Top of Provided material

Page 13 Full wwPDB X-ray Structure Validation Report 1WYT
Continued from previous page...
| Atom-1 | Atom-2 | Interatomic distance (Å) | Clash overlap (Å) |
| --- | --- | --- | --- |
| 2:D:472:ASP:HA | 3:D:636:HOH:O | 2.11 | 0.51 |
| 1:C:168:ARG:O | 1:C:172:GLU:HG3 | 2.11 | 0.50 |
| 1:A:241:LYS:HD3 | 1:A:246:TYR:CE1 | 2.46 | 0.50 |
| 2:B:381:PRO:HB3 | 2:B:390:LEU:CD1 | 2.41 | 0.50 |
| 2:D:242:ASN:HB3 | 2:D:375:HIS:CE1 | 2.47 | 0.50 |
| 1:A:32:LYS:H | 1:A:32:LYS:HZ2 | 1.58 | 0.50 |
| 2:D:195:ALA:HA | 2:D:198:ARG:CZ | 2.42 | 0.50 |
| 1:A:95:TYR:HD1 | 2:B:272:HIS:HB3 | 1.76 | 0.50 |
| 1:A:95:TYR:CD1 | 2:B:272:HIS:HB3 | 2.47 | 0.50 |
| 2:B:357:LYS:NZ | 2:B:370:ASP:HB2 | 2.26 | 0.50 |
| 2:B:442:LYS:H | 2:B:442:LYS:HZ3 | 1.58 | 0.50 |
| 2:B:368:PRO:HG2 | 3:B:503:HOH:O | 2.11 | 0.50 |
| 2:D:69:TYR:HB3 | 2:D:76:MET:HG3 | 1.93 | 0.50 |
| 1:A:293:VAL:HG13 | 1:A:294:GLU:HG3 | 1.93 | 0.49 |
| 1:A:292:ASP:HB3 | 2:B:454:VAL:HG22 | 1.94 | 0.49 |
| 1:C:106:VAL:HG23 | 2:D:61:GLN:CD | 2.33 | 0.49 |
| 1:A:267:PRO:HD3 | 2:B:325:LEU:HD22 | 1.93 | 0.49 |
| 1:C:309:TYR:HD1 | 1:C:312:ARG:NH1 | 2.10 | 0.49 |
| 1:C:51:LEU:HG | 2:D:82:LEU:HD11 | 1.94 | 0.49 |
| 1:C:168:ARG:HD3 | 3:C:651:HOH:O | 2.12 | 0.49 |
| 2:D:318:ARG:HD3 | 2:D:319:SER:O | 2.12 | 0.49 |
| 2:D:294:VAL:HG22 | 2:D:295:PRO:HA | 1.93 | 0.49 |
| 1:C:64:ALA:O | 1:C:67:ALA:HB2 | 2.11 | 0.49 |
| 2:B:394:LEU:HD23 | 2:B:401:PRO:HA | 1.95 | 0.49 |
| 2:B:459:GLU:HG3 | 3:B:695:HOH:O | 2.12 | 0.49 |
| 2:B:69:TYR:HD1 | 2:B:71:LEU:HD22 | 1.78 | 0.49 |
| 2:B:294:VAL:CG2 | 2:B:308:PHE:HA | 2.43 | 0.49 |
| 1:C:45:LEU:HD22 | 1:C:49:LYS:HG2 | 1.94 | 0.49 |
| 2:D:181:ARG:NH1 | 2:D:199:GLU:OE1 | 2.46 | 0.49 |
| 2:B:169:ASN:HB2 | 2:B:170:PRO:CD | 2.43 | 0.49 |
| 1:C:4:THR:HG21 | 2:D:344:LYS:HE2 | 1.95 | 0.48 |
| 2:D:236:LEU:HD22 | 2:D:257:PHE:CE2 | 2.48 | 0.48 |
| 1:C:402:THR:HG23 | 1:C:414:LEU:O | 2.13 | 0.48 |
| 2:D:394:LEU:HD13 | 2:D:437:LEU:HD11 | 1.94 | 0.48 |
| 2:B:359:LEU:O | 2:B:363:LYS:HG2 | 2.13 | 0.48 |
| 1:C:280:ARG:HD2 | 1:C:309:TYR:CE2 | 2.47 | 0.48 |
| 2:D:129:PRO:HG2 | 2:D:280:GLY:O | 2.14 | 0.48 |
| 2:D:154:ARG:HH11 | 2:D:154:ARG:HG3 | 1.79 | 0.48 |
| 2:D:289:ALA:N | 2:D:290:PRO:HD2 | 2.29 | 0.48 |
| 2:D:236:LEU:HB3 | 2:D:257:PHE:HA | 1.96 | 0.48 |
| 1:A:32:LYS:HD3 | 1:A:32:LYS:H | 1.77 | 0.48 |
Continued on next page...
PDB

Bottom of Provided material

**What to produce**
Look through the entries above and quote exactly the lines from the line with "2:D:295:PRO:HA | 1.93 | 0.49 |" to the line with "1:C:49:LYS:HG2 | 1.94 | 0.49 |", counting both of those lines.

**Task answer**
| 2:D:294:VAL:HG22 | 2:D:295:PRO:HA | 1.93 | 0.49 |
| 1:C:64:ALA:O | 1:C:67:ALA:HB2 | 2.11 | 0.49 |
| 2:B:394:LEU:HD23 | 2:B:401:PRO:HA | 1.95 | 0.49 |
| 2:B:459:GLU:HG3 | 3:B:695:HOH:O | 2.12 | 0.49 |
| 2:B:69:TYR:HD1 | 2:B:71:LEU:HD22 | 1.78 | 0.49 |
| 2:B:294:VAL:CG2 | 2:B:308:PHE:HA | 2.43 | 0.49 |
| 1:C:45:LEU:HD22 | 1:C:49:LYS:HG2 | 1.94 | 0.49 |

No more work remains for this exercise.